**Цель задания**:
Сколько человек выстроилось перед казармами, согласно исходному отрывку?
··· Исходный отрывок ···
Мигом по Манглису пронеслась весть о приезде царского адъютанта, и поднялась невероятная кутерьма, – всё население, невзирая на ранний час, устремилось на площадь… Она скоро вся покрылась группами сельчан и полковых дам, на этот раз невероятно скоро одевшихся в свои самые великолепные платья. Даже священник прибыл в церковь, облачился в новые ризы и хотел начать перезвон, но мои знакомые, угадавшие в происходившем, явление, совсем не требовавшее торжественного благовеста, отговорили.
А тем временем перед казармами выстроились более шестисот человек каких-то нищих оборванцев, не имеющих даже отдалённого сходства с воинскими чинами. Князь Васильчиков всех обошёл, самым добросовестным образом спрашивая фамилию, какой роты, в какой команде состоял, когда получал казённое довольствие и т. п. На эти вопросы получались ответы: «при верблюдах, при волах, на княжьем пчельнике, у полкового маркитанта, на винокуренном заводе» и т. д. Жалования же, оказалось, не получали кто одну треть, кто целый год…
Записав все ответы, князь Васильчиков с удивительной выносливостью сел снова на коня и рысью направился обратно в Тифлис. В этот самый момент княжеские транспортные животные: буйволы, волы, верблюды, оставленные без присмотра, разбрелись по слободе и оглашали воздух мычанием, рёвом, фырканьем.
– Вот и скотина даже заявляет претензию… – сказал шутливо князь.
Государь, получив подтверждение обвинений Дадиани, отложил свой суд до следующего дня. 9-го октября с утра происходил смотр кавалерийских частей за Курой, а в двенадцать часов назначен был «развод с церемонией», то есть смена караулов от частей Грузинского и Эриванского полков. В то время разводы производились на Мадатовской площади, где ныне разбит нижний Александровский сад.
··· Набор строк ···
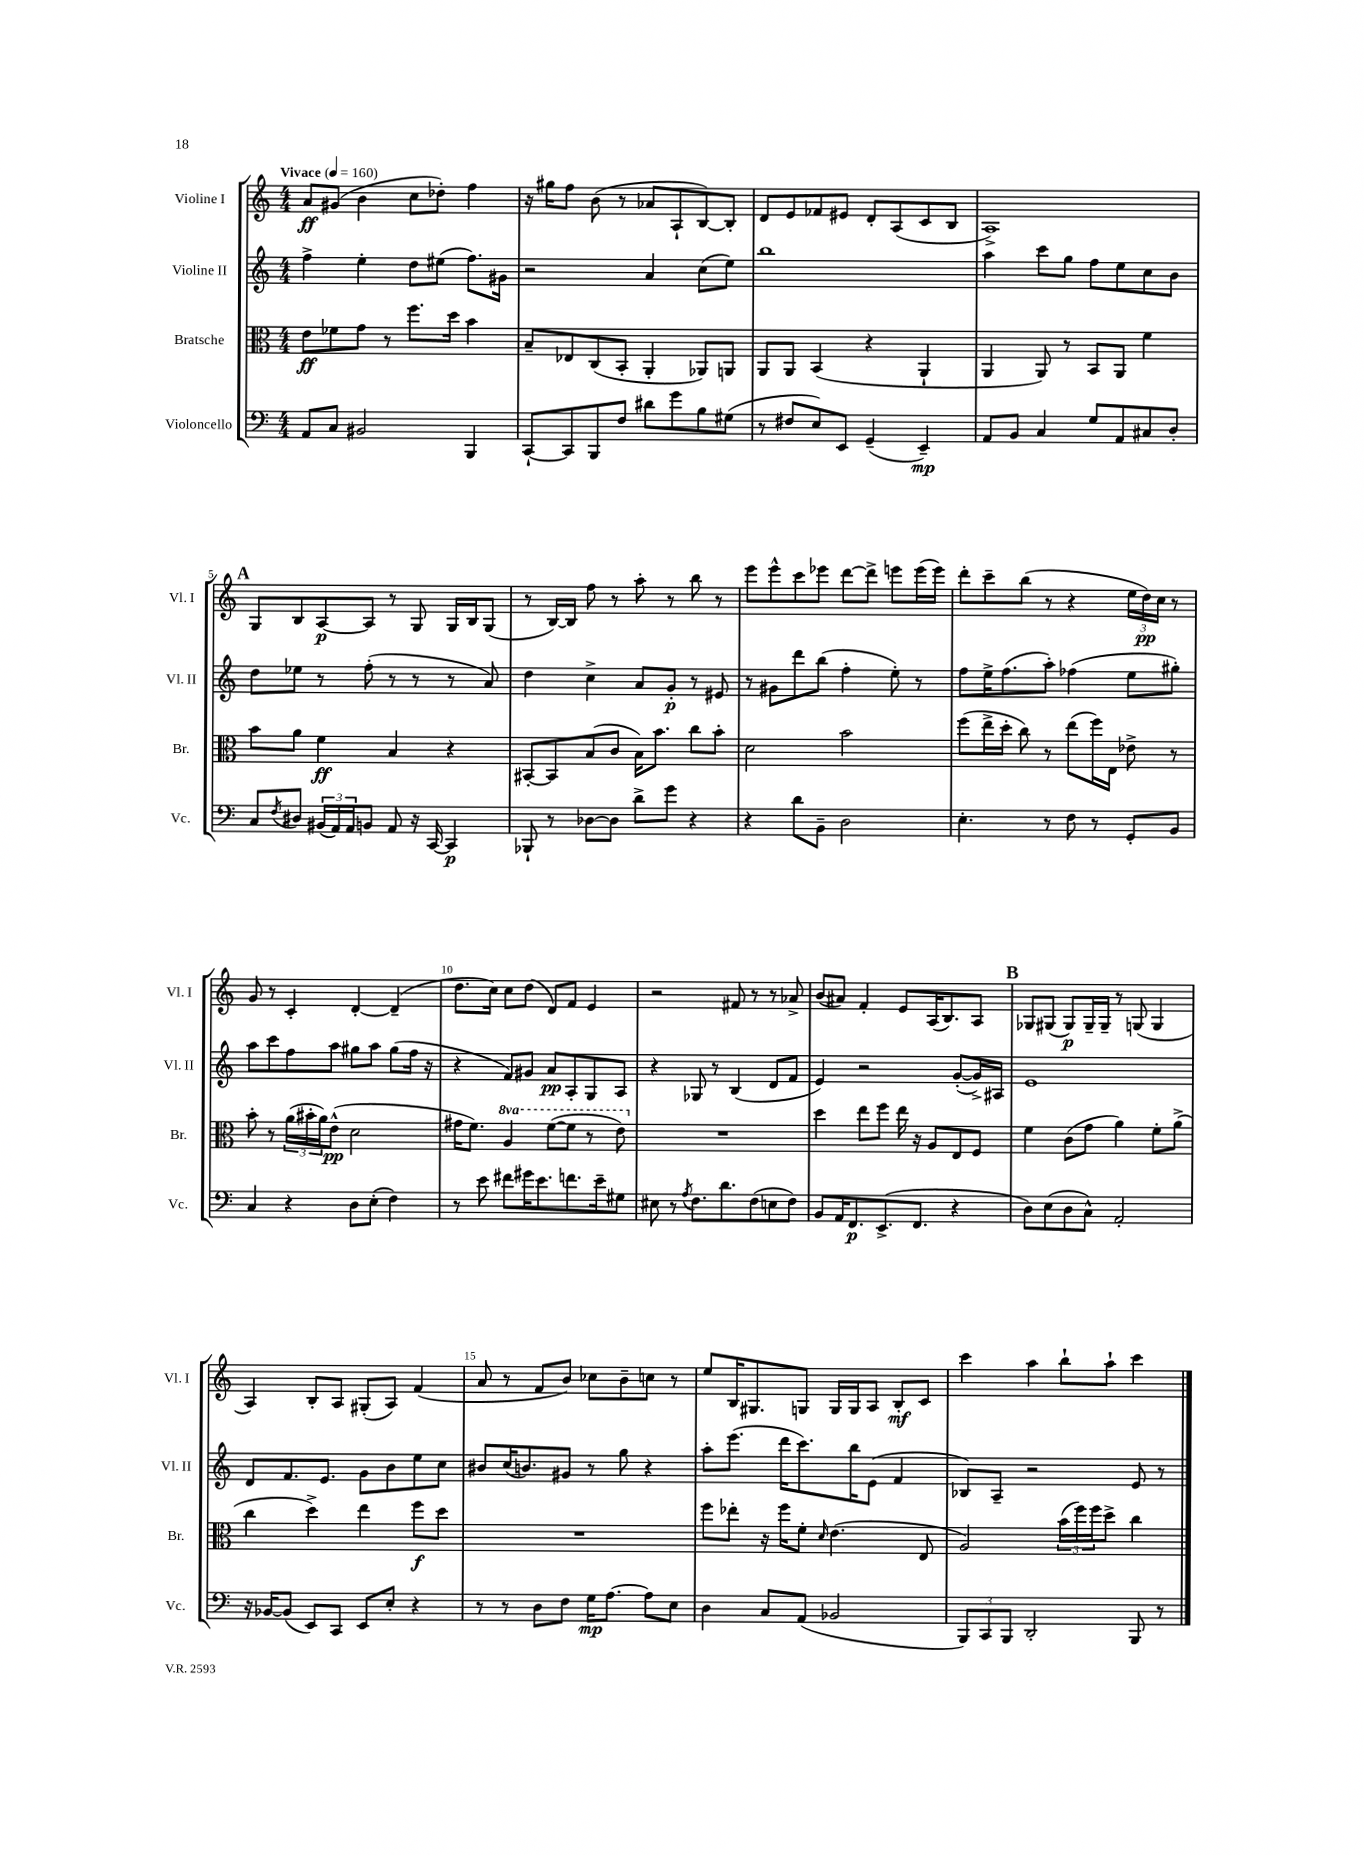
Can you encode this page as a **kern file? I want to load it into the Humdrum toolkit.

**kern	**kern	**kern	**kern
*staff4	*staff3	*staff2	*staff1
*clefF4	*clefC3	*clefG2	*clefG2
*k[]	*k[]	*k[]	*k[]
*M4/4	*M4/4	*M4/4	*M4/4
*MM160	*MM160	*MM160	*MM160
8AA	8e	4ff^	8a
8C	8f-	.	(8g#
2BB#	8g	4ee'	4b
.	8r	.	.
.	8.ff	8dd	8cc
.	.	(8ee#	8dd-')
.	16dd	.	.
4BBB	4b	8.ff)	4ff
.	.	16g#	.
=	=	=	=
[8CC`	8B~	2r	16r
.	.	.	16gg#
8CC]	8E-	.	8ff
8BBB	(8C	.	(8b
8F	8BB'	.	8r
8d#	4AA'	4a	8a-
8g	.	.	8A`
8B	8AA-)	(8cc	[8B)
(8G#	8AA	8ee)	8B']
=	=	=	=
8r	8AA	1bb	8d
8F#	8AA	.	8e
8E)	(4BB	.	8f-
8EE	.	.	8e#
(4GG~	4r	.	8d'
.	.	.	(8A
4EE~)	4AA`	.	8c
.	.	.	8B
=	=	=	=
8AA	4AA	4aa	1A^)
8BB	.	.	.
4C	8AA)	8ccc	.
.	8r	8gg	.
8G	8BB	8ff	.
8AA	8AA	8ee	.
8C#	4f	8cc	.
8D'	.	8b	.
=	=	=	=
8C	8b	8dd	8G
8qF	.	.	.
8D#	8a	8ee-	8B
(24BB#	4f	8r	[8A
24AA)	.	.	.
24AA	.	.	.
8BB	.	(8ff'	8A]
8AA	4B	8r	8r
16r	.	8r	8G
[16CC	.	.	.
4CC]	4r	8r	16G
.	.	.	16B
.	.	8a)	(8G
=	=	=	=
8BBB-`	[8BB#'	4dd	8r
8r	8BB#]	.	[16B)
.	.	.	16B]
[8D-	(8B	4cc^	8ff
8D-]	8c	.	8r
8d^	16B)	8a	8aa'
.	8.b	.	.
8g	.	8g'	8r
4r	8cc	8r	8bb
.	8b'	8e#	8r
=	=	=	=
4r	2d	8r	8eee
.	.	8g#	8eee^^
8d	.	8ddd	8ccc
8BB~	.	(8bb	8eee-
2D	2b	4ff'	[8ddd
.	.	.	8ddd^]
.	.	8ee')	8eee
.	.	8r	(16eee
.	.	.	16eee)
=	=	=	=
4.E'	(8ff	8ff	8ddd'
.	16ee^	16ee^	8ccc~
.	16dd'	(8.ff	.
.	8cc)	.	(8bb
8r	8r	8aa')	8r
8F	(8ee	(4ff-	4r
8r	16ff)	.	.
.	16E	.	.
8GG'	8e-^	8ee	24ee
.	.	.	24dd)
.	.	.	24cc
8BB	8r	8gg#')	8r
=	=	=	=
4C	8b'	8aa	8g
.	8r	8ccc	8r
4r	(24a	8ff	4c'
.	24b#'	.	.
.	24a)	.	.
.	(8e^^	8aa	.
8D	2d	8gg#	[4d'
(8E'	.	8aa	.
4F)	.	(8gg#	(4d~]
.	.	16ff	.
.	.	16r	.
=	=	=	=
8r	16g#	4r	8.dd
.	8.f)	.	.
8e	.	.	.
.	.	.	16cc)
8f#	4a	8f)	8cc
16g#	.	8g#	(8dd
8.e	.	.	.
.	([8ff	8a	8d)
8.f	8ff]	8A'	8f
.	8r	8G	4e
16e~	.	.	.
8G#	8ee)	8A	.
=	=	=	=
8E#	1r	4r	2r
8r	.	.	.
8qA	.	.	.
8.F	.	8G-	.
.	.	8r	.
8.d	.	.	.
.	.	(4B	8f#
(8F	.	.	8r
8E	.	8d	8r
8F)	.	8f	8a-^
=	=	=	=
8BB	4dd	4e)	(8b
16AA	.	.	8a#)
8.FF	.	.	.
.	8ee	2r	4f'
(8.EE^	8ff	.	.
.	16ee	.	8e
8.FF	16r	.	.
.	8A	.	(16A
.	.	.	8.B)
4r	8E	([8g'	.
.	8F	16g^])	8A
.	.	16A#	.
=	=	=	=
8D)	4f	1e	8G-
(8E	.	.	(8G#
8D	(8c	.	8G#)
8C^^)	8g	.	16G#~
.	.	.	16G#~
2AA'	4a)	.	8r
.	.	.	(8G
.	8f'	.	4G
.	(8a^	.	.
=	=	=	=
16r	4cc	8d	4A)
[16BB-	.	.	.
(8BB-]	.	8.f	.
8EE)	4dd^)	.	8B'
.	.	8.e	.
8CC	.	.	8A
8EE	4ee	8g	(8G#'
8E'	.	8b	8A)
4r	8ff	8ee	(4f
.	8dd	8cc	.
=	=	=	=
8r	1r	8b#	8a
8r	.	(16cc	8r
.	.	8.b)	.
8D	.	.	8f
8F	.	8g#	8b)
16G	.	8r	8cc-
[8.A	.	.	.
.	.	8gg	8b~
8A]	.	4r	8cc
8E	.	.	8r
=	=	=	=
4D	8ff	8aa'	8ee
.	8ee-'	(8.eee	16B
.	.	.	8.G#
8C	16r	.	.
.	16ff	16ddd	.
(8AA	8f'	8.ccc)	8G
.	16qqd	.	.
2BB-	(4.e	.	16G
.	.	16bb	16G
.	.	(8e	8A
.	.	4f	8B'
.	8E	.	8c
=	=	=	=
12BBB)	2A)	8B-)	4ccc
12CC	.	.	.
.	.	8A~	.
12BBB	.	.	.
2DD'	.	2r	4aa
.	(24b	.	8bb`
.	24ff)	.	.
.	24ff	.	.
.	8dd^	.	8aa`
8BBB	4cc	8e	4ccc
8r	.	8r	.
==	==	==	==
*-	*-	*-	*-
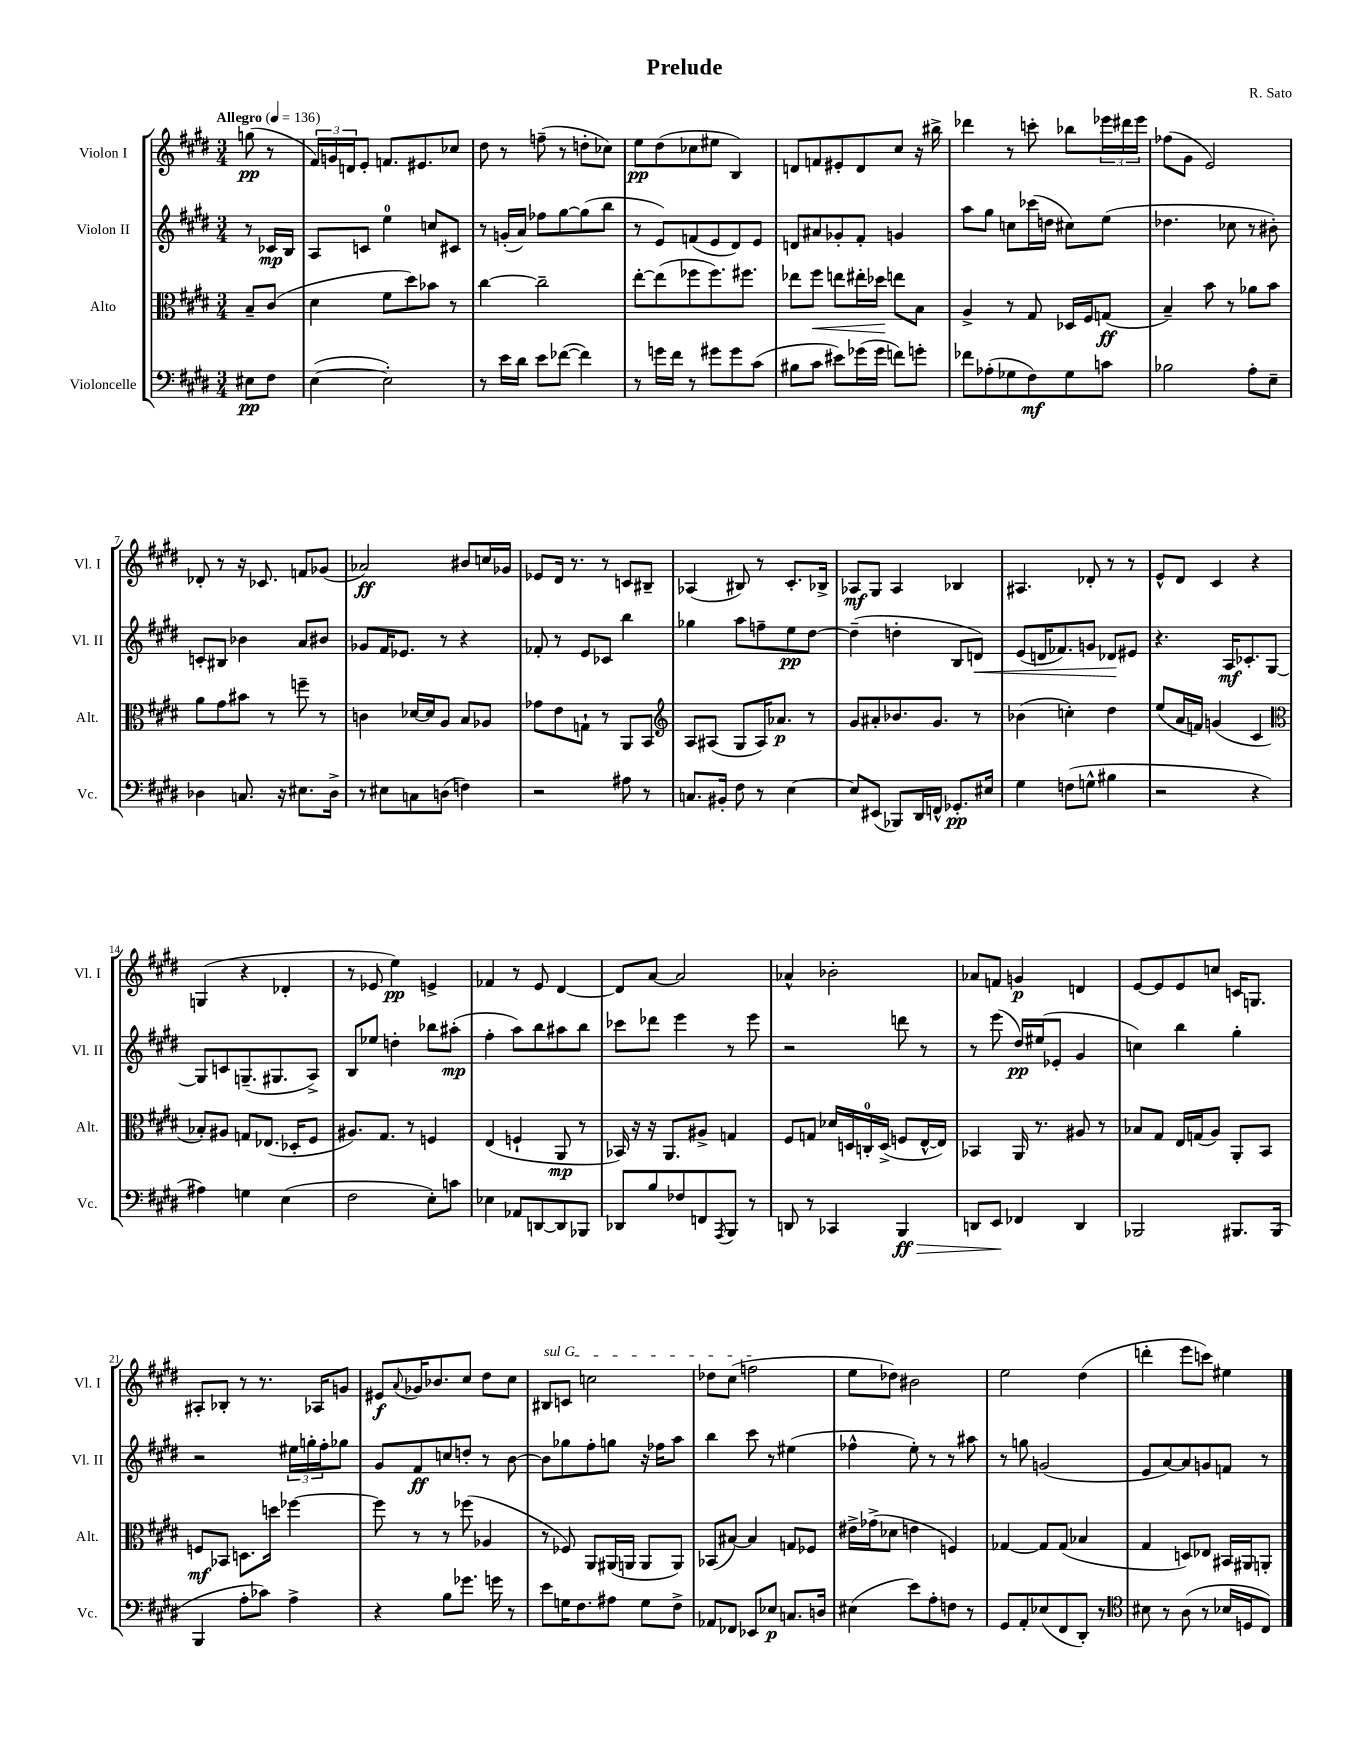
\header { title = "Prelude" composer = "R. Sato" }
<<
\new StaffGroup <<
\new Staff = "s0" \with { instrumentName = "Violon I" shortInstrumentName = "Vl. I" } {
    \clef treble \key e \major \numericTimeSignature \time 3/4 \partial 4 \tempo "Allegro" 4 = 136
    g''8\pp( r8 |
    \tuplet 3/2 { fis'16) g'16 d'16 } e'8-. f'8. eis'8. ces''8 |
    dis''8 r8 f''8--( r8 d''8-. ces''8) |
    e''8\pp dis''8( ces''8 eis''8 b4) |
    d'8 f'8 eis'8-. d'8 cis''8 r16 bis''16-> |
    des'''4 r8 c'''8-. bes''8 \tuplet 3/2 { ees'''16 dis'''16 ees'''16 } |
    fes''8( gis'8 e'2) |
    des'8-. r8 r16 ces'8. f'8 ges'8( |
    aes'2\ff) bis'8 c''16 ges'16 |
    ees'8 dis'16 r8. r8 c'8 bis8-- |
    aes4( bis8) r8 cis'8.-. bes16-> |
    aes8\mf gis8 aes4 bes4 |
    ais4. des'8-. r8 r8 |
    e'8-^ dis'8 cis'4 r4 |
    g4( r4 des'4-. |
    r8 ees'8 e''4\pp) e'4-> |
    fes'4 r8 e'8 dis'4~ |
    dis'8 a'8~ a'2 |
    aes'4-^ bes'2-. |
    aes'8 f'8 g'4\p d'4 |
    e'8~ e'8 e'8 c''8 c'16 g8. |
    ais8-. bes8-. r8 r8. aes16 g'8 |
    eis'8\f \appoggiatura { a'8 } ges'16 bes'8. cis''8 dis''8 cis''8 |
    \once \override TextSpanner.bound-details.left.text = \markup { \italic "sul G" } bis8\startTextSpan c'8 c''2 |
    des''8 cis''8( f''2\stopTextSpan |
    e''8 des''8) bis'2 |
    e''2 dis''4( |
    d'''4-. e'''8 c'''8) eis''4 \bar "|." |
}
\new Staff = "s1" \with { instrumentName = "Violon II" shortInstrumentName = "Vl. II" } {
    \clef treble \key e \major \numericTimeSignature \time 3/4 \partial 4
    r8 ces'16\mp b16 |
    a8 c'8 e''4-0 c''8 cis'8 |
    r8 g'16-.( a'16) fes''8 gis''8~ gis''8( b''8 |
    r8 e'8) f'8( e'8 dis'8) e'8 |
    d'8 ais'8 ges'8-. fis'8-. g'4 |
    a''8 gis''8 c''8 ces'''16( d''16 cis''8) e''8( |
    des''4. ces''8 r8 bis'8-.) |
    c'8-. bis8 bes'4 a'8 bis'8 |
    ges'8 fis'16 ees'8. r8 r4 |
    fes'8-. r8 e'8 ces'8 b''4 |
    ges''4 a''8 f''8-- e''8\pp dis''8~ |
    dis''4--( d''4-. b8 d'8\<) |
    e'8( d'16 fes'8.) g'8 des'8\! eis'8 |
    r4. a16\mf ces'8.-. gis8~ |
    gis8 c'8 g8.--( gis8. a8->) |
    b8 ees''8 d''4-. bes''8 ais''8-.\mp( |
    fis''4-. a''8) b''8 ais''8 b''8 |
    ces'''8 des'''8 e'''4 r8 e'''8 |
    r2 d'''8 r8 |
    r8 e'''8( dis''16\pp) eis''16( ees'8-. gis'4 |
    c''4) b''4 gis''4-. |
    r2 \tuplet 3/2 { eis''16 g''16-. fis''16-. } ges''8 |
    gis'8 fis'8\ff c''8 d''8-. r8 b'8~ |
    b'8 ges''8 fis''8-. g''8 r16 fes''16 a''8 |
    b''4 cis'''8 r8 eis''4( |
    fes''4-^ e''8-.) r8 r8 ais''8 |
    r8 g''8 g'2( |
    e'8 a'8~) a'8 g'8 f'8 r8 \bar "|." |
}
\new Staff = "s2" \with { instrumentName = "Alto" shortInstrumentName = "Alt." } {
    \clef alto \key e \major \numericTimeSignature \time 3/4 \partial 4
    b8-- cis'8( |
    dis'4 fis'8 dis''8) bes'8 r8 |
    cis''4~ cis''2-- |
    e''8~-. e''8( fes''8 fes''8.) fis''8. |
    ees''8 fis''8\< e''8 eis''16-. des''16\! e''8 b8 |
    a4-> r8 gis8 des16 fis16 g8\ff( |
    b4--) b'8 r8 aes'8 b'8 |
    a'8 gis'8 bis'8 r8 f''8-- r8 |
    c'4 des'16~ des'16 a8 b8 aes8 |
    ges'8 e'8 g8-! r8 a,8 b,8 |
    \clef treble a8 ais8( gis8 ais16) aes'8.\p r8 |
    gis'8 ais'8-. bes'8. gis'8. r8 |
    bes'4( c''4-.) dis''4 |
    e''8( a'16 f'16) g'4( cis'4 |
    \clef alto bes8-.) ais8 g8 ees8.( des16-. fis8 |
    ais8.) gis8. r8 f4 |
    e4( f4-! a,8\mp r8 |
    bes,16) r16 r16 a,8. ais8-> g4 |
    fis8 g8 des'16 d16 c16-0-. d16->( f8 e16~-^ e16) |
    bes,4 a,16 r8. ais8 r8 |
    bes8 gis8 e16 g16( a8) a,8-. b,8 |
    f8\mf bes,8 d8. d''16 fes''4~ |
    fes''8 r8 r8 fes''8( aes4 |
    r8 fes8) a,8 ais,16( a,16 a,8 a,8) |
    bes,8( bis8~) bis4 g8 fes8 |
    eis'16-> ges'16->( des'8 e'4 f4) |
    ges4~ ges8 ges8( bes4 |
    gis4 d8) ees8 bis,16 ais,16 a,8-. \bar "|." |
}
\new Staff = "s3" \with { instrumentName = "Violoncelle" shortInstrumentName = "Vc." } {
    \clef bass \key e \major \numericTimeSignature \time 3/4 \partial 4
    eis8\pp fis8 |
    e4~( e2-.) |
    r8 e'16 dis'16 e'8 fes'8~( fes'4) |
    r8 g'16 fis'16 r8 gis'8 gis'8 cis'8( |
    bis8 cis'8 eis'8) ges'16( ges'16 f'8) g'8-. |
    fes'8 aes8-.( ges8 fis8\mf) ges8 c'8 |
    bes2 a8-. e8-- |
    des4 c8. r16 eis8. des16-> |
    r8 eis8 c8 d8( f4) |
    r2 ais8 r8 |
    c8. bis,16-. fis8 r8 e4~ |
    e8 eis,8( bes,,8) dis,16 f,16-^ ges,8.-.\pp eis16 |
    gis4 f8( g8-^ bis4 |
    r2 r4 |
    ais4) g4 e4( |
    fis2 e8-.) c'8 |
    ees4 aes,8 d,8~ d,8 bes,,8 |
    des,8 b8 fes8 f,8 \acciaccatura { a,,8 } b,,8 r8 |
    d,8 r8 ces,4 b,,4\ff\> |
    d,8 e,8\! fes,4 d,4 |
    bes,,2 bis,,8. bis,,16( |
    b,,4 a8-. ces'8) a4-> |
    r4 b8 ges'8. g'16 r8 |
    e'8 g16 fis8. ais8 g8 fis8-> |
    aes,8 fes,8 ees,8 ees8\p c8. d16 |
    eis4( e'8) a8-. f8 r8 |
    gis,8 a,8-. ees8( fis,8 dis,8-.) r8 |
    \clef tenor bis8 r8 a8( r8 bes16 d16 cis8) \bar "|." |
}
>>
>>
···
**Полный ответ**:
Более шестисот человек.